REQUIRED WORK –
Where a line has odd spacing or punctuation, keep it; transcribe all the entries exactly.

EXTRACTED INFORMATION –
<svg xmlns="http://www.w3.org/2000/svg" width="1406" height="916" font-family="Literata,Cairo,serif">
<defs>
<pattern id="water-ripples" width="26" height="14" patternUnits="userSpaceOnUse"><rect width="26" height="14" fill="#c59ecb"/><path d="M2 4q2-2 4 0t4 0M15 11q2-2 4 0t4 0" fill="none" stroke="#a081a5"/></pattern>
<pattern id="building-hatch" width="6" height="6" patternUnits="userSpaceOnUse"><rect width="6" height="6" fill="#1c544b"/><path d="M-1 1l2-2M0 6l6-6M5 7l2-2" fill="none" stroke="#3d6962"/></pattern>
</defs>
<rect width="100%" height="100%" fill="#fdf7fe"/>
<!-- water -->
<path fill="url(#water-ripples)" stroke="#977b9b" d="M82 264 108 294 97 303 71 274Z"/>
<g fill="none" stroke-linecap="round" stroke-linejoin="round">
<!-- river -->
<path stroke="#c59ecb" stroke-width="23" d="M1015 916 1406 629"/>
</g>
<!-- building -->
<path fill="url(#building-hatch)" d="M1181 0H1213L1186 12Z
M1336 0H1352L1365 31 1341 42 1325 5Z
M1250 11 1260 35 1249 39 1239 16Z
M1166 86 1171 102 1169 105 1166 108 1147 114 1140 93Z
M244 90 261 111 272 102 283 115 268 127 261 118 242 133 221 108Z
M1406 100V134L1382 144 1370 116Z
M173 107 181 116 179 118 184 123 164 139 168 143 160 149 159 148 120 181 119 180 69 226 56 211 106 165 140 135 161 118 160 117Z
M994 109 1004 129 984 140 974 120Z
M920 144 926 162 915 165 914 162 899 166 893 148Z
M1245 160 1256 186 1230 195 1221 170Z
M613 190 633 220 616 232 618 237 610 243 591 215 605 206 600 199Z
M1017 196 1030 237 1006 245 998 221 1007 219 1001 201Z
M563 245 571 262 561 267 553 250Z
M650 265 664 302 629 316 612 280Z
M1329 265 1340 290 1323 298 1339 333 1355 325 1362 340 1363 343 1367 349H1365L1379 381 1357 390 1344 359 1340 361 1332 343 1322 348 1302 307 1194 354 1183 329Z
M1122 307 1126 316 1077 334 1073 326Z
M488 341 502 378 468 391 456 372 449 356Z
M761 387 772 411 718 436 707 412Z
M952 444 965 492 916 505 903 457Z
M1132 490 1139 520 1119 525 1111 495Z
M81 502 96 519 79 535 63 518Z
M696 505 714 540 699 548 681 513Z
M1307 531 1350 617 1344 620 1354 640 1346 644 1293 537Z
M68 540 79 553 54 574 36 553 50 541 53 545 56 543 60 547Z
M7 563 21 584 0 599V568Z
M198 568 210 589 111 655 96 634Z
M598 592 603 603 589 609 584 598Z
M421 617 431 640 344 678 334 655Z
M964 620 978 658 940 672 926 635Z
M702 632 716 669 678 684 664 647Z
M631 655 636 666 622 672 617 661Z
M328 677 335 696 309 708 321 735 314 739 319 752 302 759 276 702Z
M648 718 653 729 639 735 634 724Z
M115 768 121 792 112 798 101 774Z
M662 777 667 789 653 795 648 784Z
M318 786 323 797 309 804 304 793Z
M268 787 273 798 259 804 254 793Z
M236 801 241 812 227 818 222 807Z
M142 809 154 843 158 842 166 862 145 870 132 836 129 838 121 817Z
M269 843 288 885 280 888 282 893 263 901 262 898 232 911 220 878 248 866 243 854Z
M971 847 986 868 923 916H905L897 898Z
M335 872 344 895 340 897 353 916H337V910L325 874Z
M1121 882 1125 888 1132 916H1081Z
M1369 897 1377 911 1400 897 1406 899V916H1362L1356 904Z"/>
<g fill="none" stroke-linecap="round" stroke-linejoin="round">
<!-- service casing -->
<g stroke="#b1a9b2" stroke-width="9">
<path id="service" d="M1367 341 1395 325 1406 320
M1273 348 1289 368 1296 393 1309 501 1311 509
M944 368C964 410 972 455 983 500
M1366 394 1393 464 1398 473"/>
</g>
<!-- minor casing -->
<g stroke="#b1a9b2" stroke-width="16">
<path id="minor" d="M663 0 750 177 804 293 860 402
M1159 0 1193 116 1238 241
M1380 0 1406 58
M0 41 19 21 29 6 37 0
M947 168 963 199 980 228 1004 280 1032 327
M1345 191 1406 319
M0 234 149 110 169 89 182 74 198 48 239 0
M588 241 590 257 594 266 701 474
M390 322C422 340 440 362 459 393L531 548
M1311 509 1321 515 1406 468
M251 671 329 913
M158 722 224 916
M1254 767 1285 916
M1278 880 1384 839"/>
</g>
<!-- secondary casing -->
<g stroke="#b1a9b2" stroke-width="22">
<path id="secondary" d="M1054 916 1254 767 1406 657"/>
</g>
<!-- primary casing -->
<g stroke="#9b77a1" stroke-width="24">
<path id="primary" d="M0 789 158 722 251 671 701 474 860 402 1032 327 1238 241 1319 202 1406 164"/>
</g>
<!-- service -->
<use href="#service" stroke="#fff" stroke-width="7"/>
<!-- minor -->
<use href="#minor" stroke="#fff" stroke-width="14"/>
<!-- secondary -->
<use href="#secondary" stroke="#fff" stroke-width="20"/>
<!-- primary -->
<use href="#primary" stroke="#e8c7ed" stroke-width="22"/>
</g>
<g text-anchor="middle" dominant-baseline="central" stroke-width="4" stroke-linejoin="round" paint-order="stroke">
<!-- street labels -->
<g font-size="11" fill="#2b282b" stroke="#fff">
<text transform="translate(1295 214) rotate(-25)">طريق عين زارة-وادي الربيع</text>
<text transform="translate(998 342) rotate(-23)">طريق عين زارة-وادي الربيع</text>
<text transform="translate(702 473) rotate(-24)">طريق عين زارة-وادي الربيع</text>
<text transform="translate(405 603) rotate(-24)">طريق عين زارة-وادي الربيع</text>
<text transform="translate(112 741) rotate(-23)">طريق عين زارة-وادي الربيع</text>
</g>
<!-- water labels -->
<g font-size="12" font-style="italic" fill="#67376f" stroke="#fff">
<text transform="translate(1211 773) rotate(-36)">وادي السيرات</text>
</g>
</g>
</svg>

SOLUTION –
<svg xmlns="http://www.w3.org/2000/svg" width="1406" height="916" font-family="Literata,Cairo,serif">
<defs>
<pattern id="water-ripples" width="26" height="14" patternUnits="userSpaceOnUse"><rect width="26" height="14" fill="#c59ecb"/><path d="M2 4q2-2 4 0t4 0M15 11q2-2 4 0t4 0" fill="none" stroke="#a081a5"/></pattern>
<pattern id="building-hatch" width="6" height="6" patternUnits="userSpaceOnUse"><rect width="6" height="6" fill="#1c544b"/><path d="M-1 1l2-2M0 6l6-6M5 7l2-2" fill="none" stroke="#3d6962"/></pattern>
</defs>
<rect width="100%" height="100%" fill="#fdf7fe"/>
<!-- water -->
<path fill="url(#water-ripples)" stroke="#977b9b" d="M82 264 108 294 97 303 71 274Z"/>
<g fill="none" stroke-linecap="round" stroke-linejoin="round">
<!-- river -->
<path stroke="#c59ecb" stroke-width="23" d="M1015 916 1406 629"/>
</g>
<!-- building -->
<path fill="url(#building-hatch)" d="M1181 0H1213L1186 12Z
M1336 0H1352L1365 31 1341 42 1325 5Z
M1250 11 1260 35 1249 39 1239 16Z
M1166 86 1171 102 1169 105 1166 108 1147 114 1140 93Z
M244 90 261 111 272 102 283 115 268 127 261 118 242 133 221 108Z
M1406 100V134L1382 144 1370 116Z
M173 107 181 116 179 118 184 123 164 139 168 143 160 149 159 148 120 181 119 180 69 226 56 211 106 165 140 135 161 118 160 117Z
M994 109 1004 129 984 140 974 120Z
M920 144 926 162 915 165 914 162 899 166 893 148Z
M1245 160 1256 186 1230 195 1221 170Z
M613 190 633 220 616 232 618 237 610 243 591 215 605 206 600 199Z
M1017 196 1030 237 1006 245 998 221 1007 219 1001 201Z
M563 245 571 262 561 267 553 250Z
M650 265 664 302 629 316 612 280Z
M1329 265 1340 290 1323 298 1339 333 1355 325 1362 340 1363 343 1367 349H1365L1379 381 1357 390 1344 359 1340 361 1332 343 1322 348 1302 307 1194 354 1183 329Z
M1122 307 1126 316 1077 334 1073 326Z
M488 341 502 378 468 391 456 372 449 356Z
M761 387 772 411 718 436 707 412Z
M952 444 965 492 916 505 903 457Z
M1132 490 1139 520 1119 525 1111 495Z
M81 502 96 519 79 535 63 518Z
M696 505 714 540 699 548 681 513Z
M1307 531 1350 617 1344 620 1354 640 1346 644 1293 537Z
M68 540 79 553 54 574 36 553 50 541 53 545 56 543 60 547Z
M7 563 21 584 0 599V568Z
M198 568 210 589 111 655 96 634Z
M598 592 603 603 589 609 584 598Z
M421 617 431 640 344 678 334 655Z
M964 620 978 658 940 672 926 635Z
M702 632 716 669 678 684 664 647Z
M631 655 636 666 622 672 617 661Z
M328 677 335 696 309 708 321 735 314 739 319 752 302 759 276 702Z
M648 718 653 729 639 735 634 724Z
M115 768 121 792 112 798 101 774Z
M662 777 667 789 653 795 648 784Z
M318 786 323 797 309 804 304 793Z
M268 787 273 798 259 804 254 793Z
M236 801 241 812 227 818 222 807Z
M142 809 154 843 158 842 166 862 145 870 132 836 129 838 121 817Z
M269 843 288 885 280 888 282 893 263 901 262 898 232 911 220 878 248 866 243 854Z
M971 847 986 868 923 916H905L897 898Z
M335 872 344 895 340 897 353 916H337V910L325 874Z
M1121 882 1125 888 1132 916H1081Z
M1369 897 1377 911 1400 897 1406 899V916H1362L1356 904Z"/>
<g fill="none" stroke-linecap="round" stroke-linejoin="round">
<!-- service casing -->
<g stroke="#b1a9b2" stroke-width="9">
<path id="service" d="M1367 341 1395 325 1406 320
M1273 348 1289 368 1296 393 1309 501 1311 509
M944 368C964 410 972 455 983 500
M1366 394 1393 464 1398 473"/>
</g>
<!-- minor casing -->
<g stroke="#b1a9b2" stroke-width="16">
<path id="minor" d="M663 0 750 177 804 293 860 402
M1159 0 1193 116 1238 241
M1380 0 1406 58
M0 41 19 21 29 6 37 0
M947 168 963 199 980 228 1004 280 1032 327
M1345 191 1406 319
M0 234 149 110 169 89 182 74 198 48 239 0
M588 241 590 257 594 266 701 474
M390 322C422 340 440 362 459 393L531 548
M1311 509 1321 515 1406 468
M251 671 329 913
M158 722 224 916
M1254 767 1285 916
M1278 880 1384 839"/>
</g>
<!-- secondary casing -->
<g stroke="#b1a9b2" stroke-width="22">
<path id="secondary" d="M1054 916 1254 767 1406 657"/>
</g>
<!-- primary casing -->
<g stroke="#9b77a1" stroke-width="24">
<path id="primary" d="M0 789 158 722 251 671 701 474 860 402 1032 327 1238 241 1319 202 1406 164"/>
</g>
<!-- service -->
<use href="#service" stroke="#fff" stroke-width="7"/>
<!-- minor -->
<use href="#minor" stroke="#fff" stroke-width="14"/>
<!-- secondary -->
<use href="#secondary" stroke="#fff" stroke-width="20"/>
<!-- primary -->
<use href="#primary" stroke="#e8c7ed" stroke-width="22"/>
</g>
<g text-anchor="middle" dominant-baseline="central" stroke-width="4" stroke-linejoin="round" paint-order="stroke">
<!-- street labels -->
<g font-size="11" fill="#2b282b" stroke="#fff">
<text transform="translate(1295 214) rotate(-25)">طريق عين زارة-وادي الربيع</text>
<text transform="translate(998 342) rotate(-23)">طريق عين زارة-وادي الربيع</text>
<text transform="translate(702 473) rotate(-24)">طريق عين زارة-وادي الربيع</text>
<text transform="translate(405 603) rotate(-24)">طريق عين زارة-وادي الربيع</text>
<text transform="translate(112 741) rotate(-23)">طريق عين زارة-وادي الربيع</text>
</g>
<!-- water labels -->
<g font-size="12" font-style="italic" fill="#67376f" stroke="#fff">
<text transform="translate(1211 773) rotate(-36)">وادي السيرات</text>
</g>
</g>
</svg>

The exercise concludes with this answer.